Quels sont les impacts de la mobilité des œuvres et des artistes sur la création dans le jazz ?

La mobilité des personnes a toujours été un facteur clé dans le développement du jazz.

Nous savons que le développement du jazz aux USA est la conséquence d’une migration forcée du peuple africain. Le déplacement des populations de l’Europe de l’Est vers les Etats Unis a également joué un rôle dans l’interaction entre les rythmes Africains et les harmonies Européennes, qui a donné naissance à l’early jazz. En Grande Bretagne, les différents afflux de population ont eu le même impact.

La Grande Bretagne n’a pas accueilli des musiciens de jazz américains de la même manière que la France, le Danemark et d’autres pays scandinaves qui ont été capable de le faire.
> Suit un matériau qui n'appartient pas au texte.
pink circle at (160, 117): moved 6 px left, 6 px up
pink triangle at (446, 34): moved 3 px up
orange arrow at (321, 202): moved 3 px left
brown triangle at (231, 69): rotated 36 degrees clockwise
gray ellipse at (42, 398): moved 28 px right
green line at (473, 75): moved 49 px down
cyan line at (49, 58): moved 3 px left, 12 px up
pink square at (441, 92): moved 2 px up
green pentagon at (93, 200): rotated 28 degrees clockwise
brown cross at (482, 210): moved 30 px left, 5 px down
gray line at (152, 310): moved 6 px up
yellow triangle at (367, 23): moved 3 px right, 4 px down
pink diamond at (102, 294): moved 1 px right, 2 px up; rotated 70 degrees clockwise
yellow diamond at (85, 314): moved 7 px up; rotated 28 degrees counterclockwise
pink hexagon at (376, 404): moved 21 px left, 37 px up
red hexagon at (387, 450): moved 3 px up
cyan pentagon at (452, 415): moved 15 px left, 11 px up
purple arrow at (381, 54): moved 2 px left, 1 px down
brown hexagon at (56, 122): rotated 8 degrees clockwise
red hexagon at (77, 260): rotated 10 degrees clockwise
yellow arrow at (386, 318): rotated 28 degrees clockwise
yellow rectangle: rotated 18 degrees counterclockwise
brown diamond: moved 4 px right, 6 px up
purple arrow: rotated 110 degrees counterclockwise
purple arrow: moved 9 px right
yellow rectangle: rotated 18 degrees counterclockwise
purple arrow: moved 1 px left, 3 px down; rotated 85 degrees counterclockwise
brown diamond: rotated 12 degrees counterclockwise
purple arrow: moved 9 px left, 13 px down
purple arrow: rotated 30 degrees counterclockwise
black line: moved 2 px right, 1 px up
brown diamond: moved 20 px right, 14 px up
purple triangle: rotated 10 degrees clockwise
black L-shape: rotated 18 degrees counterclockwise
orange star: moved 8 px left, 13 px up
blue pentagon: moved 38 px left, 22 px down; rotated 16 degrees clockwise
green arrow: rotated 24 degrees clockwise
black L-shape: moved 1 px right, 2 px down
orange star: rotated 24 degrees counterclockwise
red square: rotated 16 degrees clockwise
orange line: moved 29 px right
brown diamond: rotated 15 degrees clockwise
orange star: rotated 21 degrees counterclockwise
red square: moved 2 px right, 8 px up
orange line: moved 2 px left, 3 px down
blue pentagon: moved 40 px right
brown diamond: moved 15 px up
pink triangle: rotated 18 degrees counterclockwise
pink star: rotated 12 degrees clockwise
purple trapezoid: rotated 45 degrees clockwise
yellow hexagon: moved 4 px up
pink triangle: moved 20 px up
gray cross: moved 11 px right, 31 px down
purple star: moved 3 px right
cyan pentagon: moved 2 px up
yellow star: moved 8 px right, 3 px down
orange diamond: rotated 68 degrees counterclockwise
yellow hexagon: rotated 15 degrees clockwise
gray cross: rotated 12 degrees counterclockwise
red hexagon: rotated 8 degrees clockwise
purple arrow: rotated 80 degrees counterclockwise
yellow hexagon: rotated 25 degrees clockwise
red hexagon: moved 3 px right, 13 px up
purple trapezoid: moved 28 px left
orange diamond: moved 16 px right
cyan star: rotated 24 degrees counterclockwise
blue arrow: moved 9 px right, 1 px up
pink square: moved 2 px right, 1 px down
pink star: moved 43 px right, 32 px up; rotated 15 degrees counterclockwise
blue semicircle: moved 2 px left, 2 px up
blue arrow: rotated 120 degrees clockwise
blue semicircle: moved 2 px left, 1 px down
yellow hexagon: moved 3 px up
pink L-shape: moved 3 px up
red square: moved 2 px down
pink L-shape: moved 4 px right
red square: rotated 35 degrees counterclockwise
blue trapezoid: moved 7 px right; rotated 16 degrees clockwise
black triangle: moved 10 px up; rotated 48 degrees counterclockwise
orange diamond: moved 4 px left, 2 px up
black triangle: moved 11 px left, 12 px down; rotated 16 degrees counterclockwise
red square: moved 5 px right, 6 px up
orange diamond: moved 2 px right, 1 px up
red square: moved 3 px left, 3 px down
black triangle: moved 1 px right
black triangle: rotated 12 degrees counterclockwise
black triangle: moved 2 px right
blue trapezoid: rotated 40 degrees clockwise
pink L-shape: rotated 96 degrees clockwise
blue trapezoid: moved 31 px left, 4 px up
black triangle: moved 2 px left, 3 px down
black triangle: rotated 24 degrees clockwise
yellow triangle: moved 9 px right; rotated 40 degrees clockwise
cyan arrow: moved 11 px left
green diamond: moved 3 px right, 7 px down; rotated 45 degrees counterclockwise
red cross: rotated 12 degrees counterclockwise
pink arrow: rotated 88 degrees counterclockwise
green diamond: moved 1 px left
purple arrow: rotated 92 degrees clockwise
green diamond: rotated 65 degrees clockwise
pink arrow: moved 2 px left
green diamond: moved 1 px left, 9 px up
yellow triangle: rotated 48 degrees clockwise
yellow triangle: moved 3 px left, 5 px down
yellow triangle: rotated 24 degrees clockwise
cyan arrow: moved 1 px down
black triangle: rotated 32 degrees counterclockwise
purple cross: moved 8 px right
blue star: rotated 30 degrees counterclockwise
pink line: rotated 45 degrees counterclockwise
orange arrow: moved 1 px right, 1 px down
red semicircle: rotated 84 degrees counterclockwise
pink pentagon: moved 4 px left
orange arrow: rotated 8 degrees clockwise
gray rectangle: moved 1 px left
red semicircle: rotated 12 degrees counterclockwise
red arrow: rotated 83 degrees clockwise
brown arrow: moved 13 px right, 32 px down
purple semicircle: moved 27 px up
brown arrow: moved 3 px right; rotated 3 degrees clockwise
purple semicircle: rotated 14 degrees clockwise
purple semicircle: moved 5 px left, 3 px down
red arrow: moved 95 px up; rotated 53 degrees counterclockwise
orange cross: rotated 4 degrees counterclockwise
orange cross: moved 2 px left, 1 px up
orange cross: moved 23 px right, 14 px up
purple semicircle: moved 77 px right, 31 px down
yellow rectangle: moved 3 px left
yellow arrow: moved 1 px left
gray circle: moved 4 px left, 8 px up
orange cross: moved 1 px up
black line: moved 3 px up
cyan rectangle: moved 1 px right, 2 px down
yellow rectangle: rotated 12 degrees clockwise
Mais, dans les années 70, l’afflux des réfugiés issus de l’apartheid de l’Afrique du sud a profondément marqué le jazz Britannique. Des musiciens tels que Chris Mc Gregor, Dudu Pukwana, Johnny Dyani et Mongezi Feza se sont installés à Londres et leur influence sur le développement de cette musique et leurs carrières est largement reconnue par Django Bates, Julian et Steve Argueles et Evan Parker.

De la même manière, l’influence des musiciens issus des Antilles ainsi que leurs enfants nés en grande Bretagne a porté le jazz britannique dans de nouvelles directions. Les styles des Antilles tels que le ska, le calypso, le reggae, le hip hop façon Britannique et le ‘grime’, des formes locales de rap ont eu leur impact : écoutez, par exemple, la musique du regretté Andy Hamilton, originaire de la Jamaique mais vivant à Birmingham depuis 1949 et mettez la en relation avec le mélange jazz et hip-hop de Soweto Kinch. 

Il serait intéressant de voir ce qui va résulter des déplacements vers l’Europe des musiciens Syriens, Iraquiens, Afghans et de pays africains. La mobilité des personnes par opposition à la migration est également significative à cet égard. L’Europe prospère en festivals de jazz et j’ai eu le privilège d’assister à des festivals en France, aux Pays bas, en Norvège, en Allemagne, Finlande, Pologne, Italie ainsi qu’au Royaume Uni. Dans ces festivals, nous remarquons que de nombreux groupes sont constitués de musiciens issus de différents pays.

Par exemple, Peter Eldh’s Amok amor, groupe que j’ai réellement apprécié à Birmingham et au festival de Moers est mené par Petter, suédois mais vivant désormais à Berlin et constitué du trompettiste américain Peter Evans, du saxophoniste allemand Wanja Slavin et du batteur Christian Lillinger, allemand également. Le projet Jazz « Shuttle » fondé par la Sacem en France a réuni des musiciens français et britanniques, projet qui a été fondé afin de développer une nouvelle approche. Par exemple, Electric Biddle est constitué de deux musiciens britanniques, Jim Hart et Dave Maric, un musicien français Julian Lorau et Hannes Riepler, autrichien basé sur Londres. Je pourrais citer de nombreux autres exemples.

Ce qui résulte de ces collaborations est le développement d’un style de jazz inter-européen, qui se diffère d’un jazz issu d’un pays ou d’une région particulière, comme le jazz norvégien, le jazz suisse, et qui sont également radicalement différents du jazz américain. C’est un jazz qui a de nombreuses spécificités mais également des points communs, qui a recours soit aux influences de la musique classique ou soit au rock, parfois les deux, ajoutant des éléments d’improvisation et l’utilisation de l’électronique.